Sometimes it’s hard to tell the difference. How do you know, definitively, that you are done? I’m struggling at the moment, but I will manage.
I’m moving on to the next draft, but I hope the susurrus moves to silence. After I fix that just. one. more. thing… After that, I also need to make that definite decision of what I’m doing next. I refuse to allow myself more than a week or two before making the next move. Only one manuscript will languish away in the drawer of death for five years. NO MORE!
This saying has been credited to many authors and I can’t find the original. I do believe it’s true, though.

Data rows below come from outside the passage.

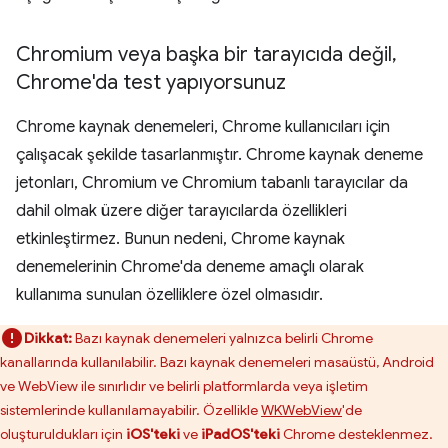
Chromium veya başka bir tarayıcıda değil
,
Chrome'da test yapıyorsunuz
Chrome kaynak denemeleri, Chrome kullanıcıları için
çalışacak şekilde tasarlanmıştır. Chrome kaynak deneme
jetonları, Chromium ve Chromium tabanlı tarayıcılar da
dahil olmak üzere diğer tarayıcılarda özellikleri
etkinleştirmez. Bunun nedeni, Chrome kaynak
denemelerinin Chrome'da deneme amaçlı olarak
kullanıma sunulan özelliklere özel olmasıdır.
Dikkat:
Bazı kaynak denemeleri yalnızca belirli Chrome
kanallarında kullanılabilir. Bazı kaynak denemeleri masaüstü, Android
ve WebView ile sınırlıdır ve belirli platformlarda veya işletim
sistemlerinde kullanılamayabilir. Özellikle
WKWebView
'de
oluşturuldukları için
iOS'teki
ve
iPadOS'teki
Chrome desteklenmez.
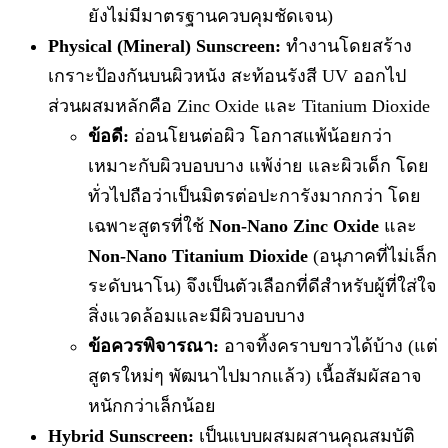
ยังไม่มีมาตรฐานควบคุมชัดเจน)
Physical (Mineral) Sunscreen:
ทำงานโดยสร้าง
เกราะป้องกันบนผิวหนัง สะท้อนรังสี UV ออกไป
ส่วนผสมหลักคือ Zinc Oxide และ Titanium Dioxide
ข้อดี:
อ่อนโยนต่อผิว โอกาสแพ้น้อยกว่า
เหมาะกับผิวบอบบาง แพ้ง่าย และผิวเด็ก โดย
ทั่วไปถือว่าเป็นมิตรต่อปะการังมากกว่า โดย
เฉพาะสูตรที่ใช้
Non-Nano Zinc Oxide
และ
Non-Nano Titanium Dioxide
(อนุภาคที่ไม่เล็ก
ระดับนาโน) จึงเป็นตัวเลือกที่ดีสำหรับผู้ที่ใส่ใจ
สิ่งแวดล้อมและมีผิวบอบบาง
ข้อควรพิจารณา:
อาจทิ้งคราบขาวได้บ้าง (แต่
สูตรใหม่ๆ พัฒนาไปมากแล้ว) เนื้อสัมผัสอาจ
หนักกว่าเล็กน้อย
Hybrid Sunscreen:
เป็นแบบผสมผสานคุณสมบัติ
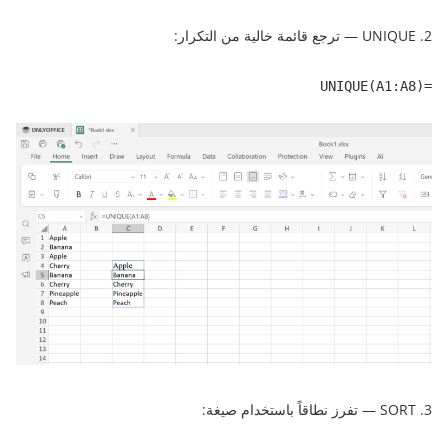
2. UNIQUE — ترجع قائمة خالية من التكرار:
=UNIQUE(A1:A8)
3. SORT — تفرز نطاقاً باستخدام صيغة:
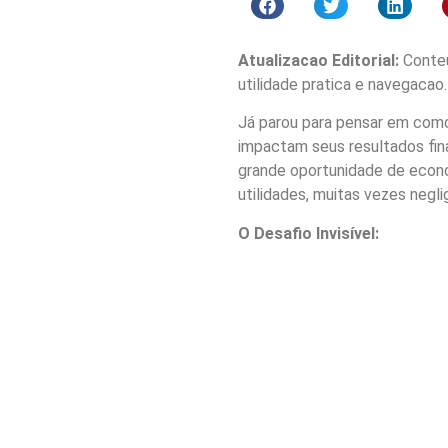
Atualizacao Editorial:
Conteu
utilidade pratica e navegacao.
Já parou para pensar em como 
impactam seus resultados fin
grande oportunidade de econo
utilidades, muitas vezes negli
O Desafio Invisível:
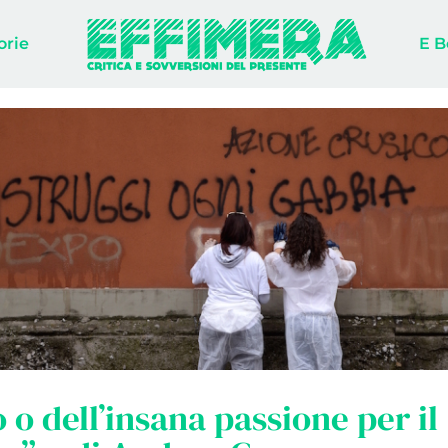
orie
E B
 o dell’insana passione per il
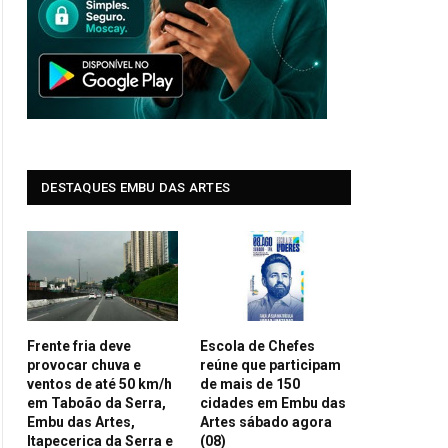
DESTAQUES EMBU DAS ARTES
Frente fria deve
Escola de Chefes
provocar chuva e
reúne que participam
ventos de até 50 km/h
de mais de 150
em Taboão da Serra,
cidades em Embu das
Embu das Artes,
Artes sábado agora
Itapecerica da Serra e
(08)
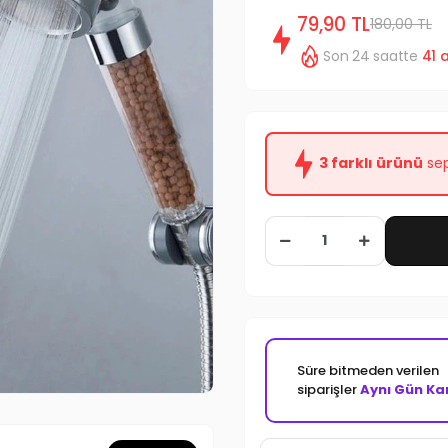
79,90 TL
180,00 TL
Son 24 saatte
41
a
3 farklı ürünü
sep
Süre bitmeden verilen
siparişler
Aynı Gün Ka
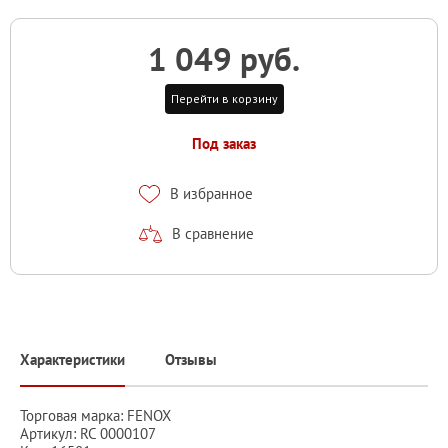
1 049 руб.
Перейти в корзину
Под заказ
В избранное
В сравнение
Характеристики
Отзывы
Торговая марка: FENOX
Артикул: RC 0000107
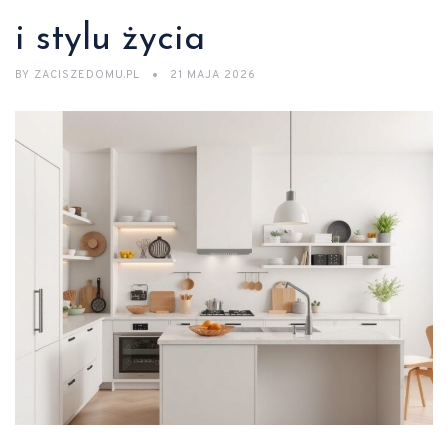
i stylu życia
BY
ZACISZEDOMU.PL
21 MAJA 2026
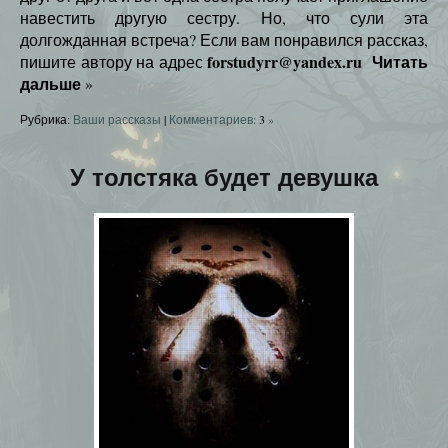
навестить другую сестру. Но, что сули эта
долгожданная встреча? Если вам понравился рассказ,
forstudyrr@yandex.ru
Читать
пишите автору на адрес
дальше
»
Рубрика:
Ваши рассказы
|
Комментариев:
3
»
У толстяка будет девушка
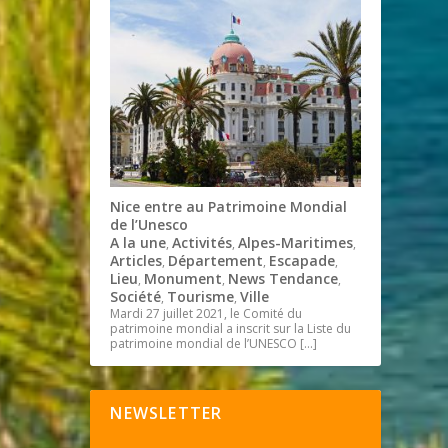
Nice entre au Patrimoine Mondial
de l’Unesco
A la une
Activités
Alpes-Maritimes
,
,
,
Articles
Département
Escapade
,
,
,
Lieu
Monument
News Tendance
,
,
,
Société
Tourisme
Ville
,
,
Mardi 27 juillet 2021, le Comité du
patrimoine mondial a inscrit sur la Liste du
patrimoine mondial de l’UNESCO
[…]
NEWSLETTER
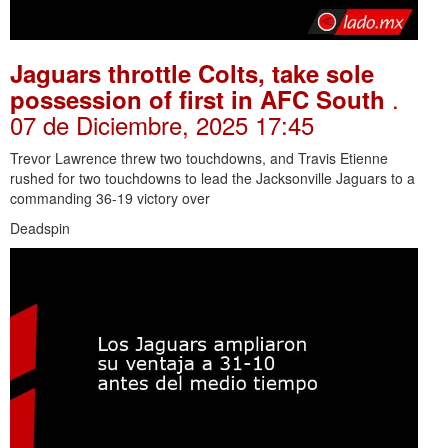
Jaguars throttle Colts, take sole
.
possession of first in AFC South
07 de Diciembre, 2025 17:45
Trevor Lawrence threw two touchdowns, and Travis Etienne
rushed for two touchdowns to lead the Jacksonville Jaguars to a
commanding 36-19 victory over
Deadspin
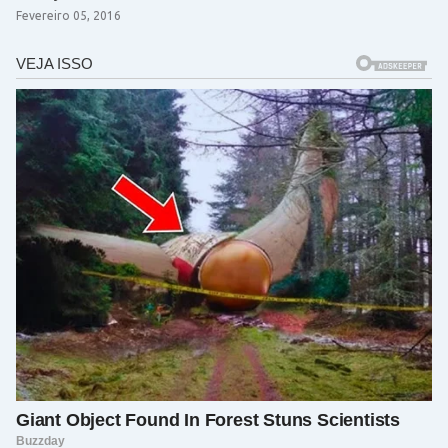
Fevereiro 05, 2016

The newest member of my writing group stated she had a story she had been writing in her head, and alarms went off in my head. How can she think she’s writing if it hasn’t left her head?
Perhaps it’s fortunate I curbed my tongue. I did want her to come back. She seems like a good addition to the group.

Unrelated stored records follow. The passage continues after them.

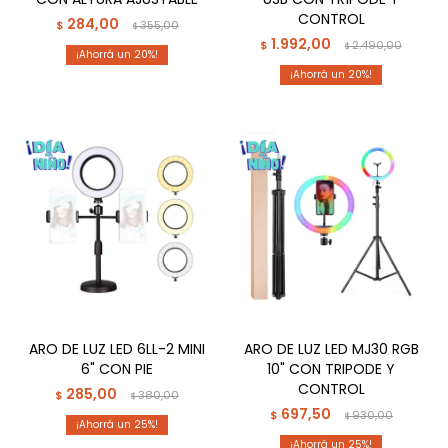
CONTROL
284,00
$
355,00
$
1.992,00
$
2.490,00
$
20
20
ARO DE LUZ LED 6LL-2 MINI
ARO DE LUZ LED MJ30 RGB
6" CON PIE
10" CON TRIPODE Y
CONTROL
285,00
$
380,00
$
697,50
$
930,00
$
25
25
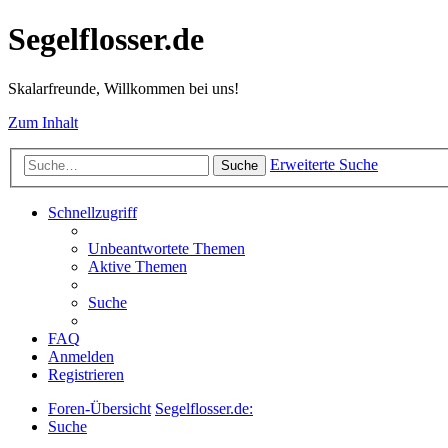
Segelflosser.de
Skalarfreunde, Willkommen bei uns!
Zum Inhalt
Erweiterte Suche
Suche
Schnellzugriff
Unbeantwortete Themen
Aktive Themen
Suche
FAQ
Anmelden
Registrieren
Foren-Übersicht
Segelflosser.de:
Suche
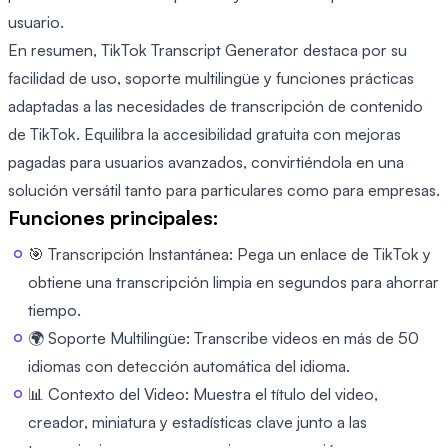
usuario.
En resumen, TikTok Transcript Generator destaca por su
facilidad de uso, soporte multilingüe y funciones prácticas
adaptadas a las necesidades de transcripción de contenido
de TikTok. Equilibra la accesibilidad gratuita con mejoras
pagadas para usuarios avanzados, convirtiéndola en una
solución versátil tanto para particulares como para empresas.
Funciones principales:
🎯 Transcripción Instantánea: Pega un enlace de TikTok y
obtiene una transcripción limpia en segundos para ahorrar
tiempo.
🌍 Soporte Multilingüe: Transcribe videos en más de 50
idiomas con detección automática del idioma.
📊 Contexto del Video: Muestra el título del video,
creador, miniatura y estadísticas clave junto a las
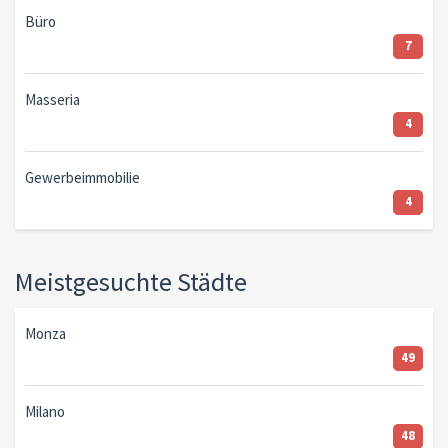
Büro
7
Masseria
4
Gewerbeimmobilie
4
Meistgesuchte Städte
Monza
49
Milano
48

However, I am wary of those who think they can create stories – which are made for sharing – without writing them down. A first draft is usually crap. It’s allowed to be crap. Perhaps even supposed to be crap.
That’s why re-writing and editing exist – to cure the first draft into something wonderful.
I know some first drafts are pretty amazing. I have a friend who puts my first drafts to shame. It’s not a mark of a good writer vs. a bad writer, just that our starting points are different. We both rework our manuscripts until they shine. At the end, we have styles that change our work and voices that speak to the reader. We hope they’re clear and emotionally moving.
Sometimes we succeed.
Other times we scrap a project as not worthy. It’s just part of the process. But if we’d never written a word, we’d never know. And neither would those who read our work be able to share in the story we create.
Some of these sayings are popular for good reason. Imagine a plain white sheet of paper with red dots all over it. Meaningless without the (presumably) black text underneath. Because of this, I give myself permission to make bad first drafts. I just want the story to shine through, and it might take a few tries.
I haven’t failed until I quit trying, and I count it as forward progress as long as my pages aren’t blank.